Nadine let the commercial end, then sent it directly to a cover of John Lennon’s “Happy X-Mas (War is Over).” She took off her headphones and left the booth. She paused in front of Miranda’s door, head down as she tried to think of what she was going to say, then rapped her knuckles against the door.

“Yes?” The word was terse, frustrated, and Nadine almost chickened out. But she opened the door and slipped inside. Miranda looked up and a weird combination of expressions passed over her face. She was glad to see Nadine, but exhausted at what it might mean. She was obviously as tired of fighting as Nadine was. “Dean, I have a lot of work to get through here…”

“I know. I just wanted to say something. Six and a half years ago, I locked myself in my booth, and I don’t remember why anymore.”

Miranda looked at her. “Are you serious?”

“Yeah. I mean, yes, I remember that I came out and I started losing sponsors and all that. I remember Mr. Dugan telling you to fire me. I just don’t remember why I cared. Back then I thought I was losing everything. If this job was taken away from me, it was the end of the world. But at the time, I… I didn’t have anything to lose. Not really. I had a job. I had a crappy apartment and a girlfriend I didn’t love. I guess the job was the only thing I had back then that was worth fighting for. But now when I look back, that day gave me everything. It gave me you. And our life together. In retrospect, I should have given up the job and gone somewhere else to start over. I would have been able to rebuild. But now?”

She turned and twisted the lock on the door.

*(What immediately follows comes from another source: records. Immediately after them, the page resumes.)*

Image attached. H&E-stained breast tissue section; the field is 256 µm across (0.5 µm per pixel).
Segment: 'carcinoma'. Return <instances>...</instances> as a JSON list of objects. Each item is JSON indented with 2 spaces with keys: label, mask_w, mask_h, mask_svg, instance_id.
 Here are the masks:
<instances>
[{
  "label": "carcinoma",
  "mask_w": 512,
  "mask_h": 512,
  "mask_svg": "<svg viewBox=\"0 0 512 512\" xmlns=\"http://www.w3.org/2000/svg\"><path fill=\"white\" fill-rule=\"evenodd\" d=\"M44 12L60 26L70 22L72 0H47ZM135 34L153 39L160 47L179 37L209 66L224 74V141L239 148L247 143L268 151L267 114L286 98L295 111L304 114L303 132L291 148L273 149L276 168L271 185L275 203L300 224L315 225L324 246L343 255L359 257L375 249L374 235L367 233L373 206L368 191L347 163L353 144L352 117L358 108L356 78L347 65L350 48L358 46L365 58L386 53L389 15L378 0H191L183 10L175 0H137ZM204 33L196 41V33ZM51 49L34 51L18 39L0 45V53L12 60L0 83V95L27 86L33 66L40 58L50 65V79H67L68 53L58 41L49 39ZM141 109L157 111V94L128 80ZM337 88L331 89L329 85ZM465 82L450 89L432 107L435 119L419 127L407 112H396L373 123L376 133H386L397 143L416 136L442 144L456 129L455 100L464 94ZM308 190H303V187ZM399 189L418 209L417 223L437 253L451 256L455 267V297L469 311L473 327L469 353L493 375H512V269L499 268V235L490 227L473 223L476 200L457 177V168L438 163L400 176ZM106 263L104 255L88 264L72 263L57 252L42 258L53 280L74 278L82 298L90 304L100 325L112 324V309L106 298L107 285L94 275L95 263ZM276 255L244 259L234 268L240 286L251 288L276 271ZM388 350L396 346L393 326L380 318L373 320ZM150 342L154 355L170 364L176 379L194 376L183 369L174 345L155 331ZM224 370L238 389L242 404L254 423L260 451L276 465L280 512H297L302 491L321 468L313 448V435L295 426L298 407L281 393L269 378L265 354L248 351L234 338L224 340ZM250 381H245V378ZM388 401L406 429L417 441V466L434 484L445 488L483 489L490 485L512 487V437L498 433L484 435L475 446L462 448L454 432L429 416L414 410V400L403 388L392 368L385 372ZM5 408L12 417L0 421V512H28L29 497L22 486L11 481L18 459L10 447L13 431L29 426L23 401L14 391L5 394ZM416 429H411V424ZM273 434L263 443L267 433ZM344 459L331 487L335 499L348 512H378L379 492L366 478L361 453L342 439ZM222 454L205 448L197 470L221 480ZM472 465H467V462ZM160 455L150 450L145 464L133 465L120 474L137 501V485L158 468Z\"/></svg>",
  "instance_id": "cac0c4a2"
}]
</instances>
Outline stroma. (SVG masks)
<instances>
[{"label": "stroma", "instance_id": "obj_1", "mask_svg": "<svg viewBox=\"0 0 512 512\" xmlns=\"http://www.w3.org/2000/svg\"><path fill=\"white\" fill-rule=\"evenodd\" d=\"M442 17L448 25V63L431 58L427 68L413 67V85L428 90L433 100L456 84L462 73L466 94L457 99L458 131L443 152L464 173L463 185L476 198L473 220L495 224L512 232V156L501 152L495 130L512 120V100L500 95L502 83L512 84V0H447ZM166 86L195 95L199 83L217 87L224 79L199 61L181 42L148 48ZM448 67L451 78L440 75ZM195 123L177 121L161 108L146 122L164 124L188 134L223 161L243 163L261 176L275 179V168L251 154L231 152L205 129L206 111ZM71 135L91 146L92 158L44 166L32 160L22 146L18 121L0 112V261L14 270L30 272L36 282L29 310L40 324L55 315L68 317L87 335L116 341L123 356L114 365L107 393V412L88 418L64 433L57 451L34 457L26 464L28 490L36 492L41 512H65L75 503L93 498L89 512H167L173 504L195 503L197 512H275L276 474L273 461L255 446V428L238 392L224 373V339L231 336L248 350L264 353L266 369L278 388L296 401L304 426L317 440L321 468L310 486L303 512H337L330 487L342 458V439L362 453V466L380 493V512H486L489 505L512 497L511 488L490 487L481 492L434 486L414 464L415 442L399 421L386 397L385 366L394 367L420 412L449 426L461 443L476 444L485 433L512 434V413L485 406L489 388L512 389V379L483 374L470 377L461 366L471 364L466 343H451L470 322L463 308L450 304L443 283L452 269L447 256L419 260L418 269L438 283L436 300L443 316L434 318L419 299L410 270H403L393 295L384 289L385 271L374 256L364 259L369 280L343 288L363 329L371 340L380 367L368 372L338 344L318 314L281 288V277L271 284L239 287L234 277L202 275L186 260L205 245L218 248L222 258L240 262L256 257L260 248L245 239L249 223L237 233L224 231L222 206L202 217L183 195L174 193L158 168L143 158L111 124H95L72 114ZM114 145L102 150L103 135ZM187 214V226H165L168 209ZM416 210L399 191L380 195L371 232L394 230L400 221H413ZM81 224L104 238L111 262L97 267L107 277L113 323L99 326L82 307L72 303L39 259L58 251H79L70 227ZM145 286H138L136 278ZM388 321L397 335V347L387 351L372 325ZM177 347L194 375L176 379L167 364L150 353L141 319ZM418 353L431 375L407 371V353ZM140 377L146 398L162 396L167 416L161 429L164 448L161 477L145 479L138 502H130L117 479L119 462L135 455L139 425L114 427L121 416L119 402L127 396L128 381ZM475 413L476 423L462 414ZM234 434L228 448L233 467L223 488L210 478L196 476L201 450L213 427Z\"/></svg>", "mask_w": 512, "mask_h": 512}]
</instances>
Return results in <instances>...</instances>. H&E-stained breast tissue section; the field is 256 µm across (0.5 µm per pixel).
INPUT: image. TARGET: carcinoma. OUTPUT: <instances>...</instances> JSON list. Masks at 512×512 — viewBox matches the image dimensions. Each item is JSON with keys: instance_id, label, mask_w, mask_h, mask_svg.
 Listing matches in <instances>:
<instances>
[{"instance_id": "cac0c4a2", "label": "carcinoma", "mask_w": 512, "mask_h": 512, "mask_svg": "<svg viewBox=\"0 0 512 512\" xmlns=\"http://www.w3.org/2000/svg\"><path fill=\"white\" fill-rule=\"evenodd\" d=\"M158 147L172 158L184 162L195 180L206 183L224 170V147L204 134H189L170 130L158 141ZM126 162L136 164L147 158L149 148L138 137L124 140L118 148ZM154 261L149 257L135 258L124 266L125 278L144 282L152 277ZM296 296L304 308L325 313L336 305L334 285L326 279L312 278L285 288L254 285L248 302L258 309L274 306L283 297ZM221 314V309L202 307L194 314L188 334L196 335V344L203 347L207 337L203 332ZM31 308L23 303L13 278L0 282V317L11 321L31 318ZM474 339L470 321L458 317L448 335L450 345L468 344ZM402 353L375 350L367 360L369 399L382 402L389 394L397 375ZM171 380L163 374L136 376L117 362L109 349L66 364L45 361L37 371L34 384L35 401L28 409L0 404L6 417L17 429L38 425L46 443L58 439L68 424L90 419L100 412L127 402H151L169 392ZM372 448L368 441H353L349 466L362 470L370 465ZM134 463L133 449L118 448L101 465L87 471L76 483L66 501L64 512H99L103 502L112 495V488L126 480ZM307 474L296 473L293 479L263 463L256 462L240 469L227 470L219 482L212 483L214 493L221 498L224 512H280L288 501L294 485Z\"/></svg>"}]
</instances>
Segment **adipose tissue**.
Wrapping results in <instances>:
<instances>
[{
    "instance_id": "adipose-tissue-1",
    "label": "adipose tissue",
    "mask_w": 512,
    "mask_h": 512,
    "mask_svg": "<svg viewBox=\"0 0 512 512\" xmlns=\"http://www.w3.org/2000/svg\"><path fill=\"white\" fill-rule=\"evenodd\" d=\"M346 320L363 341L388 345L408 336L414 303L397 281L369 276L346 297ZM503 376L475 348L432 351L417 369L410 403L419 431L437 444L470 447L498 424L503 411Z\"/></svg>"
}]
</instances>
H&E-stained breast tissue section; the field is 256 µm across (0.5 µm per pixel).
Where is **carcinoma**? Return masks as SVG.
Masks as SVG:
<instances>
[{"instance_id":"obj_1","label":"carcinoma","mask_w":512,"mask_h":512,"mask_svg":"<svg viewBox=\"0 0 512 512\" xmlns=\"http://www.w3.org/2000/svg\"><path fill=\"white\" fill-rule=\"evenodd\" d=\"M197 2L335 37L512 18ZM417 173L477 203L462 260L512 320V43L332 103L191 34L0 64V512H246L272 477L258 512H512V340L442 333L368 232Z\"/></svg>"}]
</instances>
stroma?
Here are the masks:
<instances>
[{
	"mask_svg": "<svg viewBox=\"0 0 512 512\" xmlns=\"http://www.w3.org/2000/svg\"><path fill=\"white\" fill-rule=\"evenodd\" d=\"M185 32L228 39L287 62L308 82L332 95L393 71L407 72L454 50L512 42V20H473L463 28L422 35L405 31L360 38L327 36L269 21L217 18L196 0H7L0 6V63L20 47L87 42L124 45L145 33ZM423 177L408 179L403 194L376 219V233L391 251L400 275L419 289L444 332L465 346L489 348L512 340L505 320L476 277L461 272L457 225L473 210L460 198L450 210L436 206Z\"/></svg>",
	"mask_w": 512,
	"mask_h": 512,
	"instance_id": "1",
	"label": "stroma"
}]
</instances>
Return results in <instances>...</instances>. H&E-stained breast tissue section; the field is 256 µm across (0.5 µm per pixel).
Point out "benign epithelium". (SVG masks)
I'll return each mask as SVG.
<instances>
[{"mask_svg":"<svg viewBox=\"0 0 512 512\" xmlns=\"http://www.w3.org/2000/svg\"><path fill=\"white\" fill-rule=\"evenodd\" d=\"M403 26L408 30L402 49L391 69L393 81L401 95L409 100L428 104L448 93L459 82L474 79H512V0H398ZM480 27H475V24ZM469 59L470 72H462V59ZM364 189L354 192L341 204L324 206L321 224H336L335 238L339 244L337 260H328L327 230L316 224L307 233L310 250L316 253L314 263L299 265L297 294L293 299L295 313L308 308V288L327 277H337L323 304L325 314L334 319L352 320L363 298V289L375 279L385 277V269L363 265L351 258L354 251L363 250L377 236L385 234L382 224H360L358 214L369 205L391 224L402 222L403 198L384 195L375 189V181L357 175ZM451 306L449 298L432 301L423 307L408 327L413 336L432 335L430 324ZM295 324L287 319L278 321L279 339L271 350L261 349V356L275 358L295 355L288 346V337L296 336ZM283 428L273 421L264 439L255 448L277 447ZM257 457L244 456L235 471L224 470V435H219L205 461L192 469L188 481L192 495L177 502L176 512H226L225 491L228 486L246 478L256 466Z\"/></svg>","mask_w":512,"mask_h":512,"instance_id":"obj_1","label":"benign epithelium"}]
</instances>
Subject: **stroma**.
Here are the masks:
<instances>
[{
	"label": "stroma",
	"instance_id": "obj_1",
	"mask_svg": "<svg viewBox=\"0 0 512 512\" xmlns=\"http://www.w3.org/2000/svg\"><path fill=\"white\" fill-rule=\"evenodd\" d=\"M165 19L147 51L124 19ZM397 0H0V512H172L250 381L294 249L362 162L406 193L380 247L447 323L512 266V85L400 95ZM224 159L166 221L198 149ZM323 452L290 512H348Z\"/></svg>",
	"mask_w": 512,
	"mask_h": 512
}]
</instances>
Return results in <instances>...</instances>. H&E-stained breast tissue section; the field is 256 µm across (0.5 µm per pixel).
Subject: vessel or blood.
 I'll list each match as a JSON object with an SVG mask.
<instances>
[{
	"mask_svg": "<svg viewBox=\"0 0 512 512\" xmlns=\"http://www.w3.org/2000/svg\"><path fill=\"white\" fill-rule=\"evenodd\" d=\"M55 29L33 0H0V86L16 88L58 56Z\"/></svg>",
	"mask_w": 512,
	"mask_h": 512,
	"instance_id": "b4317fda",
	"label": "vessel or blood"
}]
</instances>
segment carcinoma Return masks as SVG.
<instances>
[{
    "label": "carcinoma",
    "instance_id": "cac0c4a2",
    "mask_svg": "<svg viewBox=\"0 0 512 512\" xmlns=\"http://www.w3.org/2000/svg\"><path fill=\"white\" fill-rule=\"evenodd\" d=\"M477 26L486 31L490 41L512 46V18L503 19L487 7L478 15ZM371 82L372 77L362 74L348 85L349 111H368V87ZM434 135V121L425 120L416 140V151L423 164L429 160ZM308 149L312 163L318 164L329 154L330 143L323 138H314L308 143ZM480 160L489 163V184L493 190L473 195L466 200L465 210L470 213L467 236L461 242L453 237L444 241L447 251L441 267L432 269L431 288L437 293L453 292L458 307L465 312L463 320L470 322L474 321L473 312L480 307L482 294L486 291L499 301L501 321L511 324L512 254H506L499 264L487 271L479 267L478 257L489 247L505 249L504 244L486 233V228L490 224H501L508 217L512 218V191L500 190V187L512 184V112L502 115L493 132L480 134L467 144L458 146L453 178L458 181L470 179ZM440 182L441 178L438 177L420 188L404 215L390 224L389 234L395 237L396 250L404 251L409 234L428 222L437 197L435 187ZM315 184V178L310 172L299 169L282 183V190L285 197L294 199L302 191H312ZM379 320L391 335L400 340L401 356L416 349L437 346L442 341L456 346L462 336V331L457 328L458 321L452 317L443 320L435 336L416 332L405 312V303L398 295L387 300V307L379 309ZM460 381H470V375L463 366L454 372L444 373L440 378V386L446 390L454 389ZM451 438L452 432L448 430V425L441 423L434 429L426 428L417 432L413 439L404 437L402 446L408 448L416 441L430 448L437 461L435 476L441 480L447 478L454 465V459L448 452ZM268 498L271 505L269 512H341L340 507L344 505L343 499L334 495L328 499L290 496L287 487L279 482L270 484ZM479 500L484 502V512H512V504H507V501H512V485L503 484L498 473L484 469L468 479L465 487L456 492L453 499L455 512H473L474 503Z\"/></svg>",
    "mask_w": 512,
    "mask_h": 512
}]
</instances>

“Now I have something real to fight for. I’m not unlocking this door until I convince you to forgive me.”

Miranda stood up and looked down at her desk. “That’s not going to happen, Dean. I can’t forgive you for responding in kind when I acted like a bitch. I can’t forgive you for giving as good as you were getting. I was in a horrible mood yesterday because of budget shit and Mr. Dugan, and I took that out on you. And now you come in here and you say…” She reached up and put her hands against her eyes, and Nadine went to her.

They hugged, and Miranda kissed Nadine’s neck. “I’m sorry.”

Nadine shook her head. “It wasn’t you. I should have asked what was really wrong instead of lashing out.”

Miranda pulled back and kissed Nadine’s lips. “I love you.”

“Love you,” Nadine said. “I’m sorry.”

“I forgive you,” Miranda said with a sad smile. “Do you forgive me?”

Nadine shrugged. “If you think I need to. Sure. Any time. And if there’s anything you need forgiven for, it’s not bringing this up last night when I could have been a sympathetic ear instead of a sparring partner.” She kissed the corners of Miranda’s mouth. “But my ears still work today. So do you want to talk about it?”

“You don’t have time.”

“I have the time. I have a few songs set up, and if it goes over… well, I’ll have to ask the boss to forgive me. Come here.” She guided Miranda to the couch and sat down with her. “I’m here, sweetheart. Talk to me.”

Miranda took a deep breath and began to unload. The speaker in the corner of the office played soft music as she explained all the end-of-year bull she had to deal with, bending closer to Nadine with each word. Soon the music ended, but Miranda was still talking. Nadine didn’t make any move to stop her, figuring that her moral support was worth more than a little silence. Her listeners could deal with a little dead air; she had more important matters to deal with at the moment.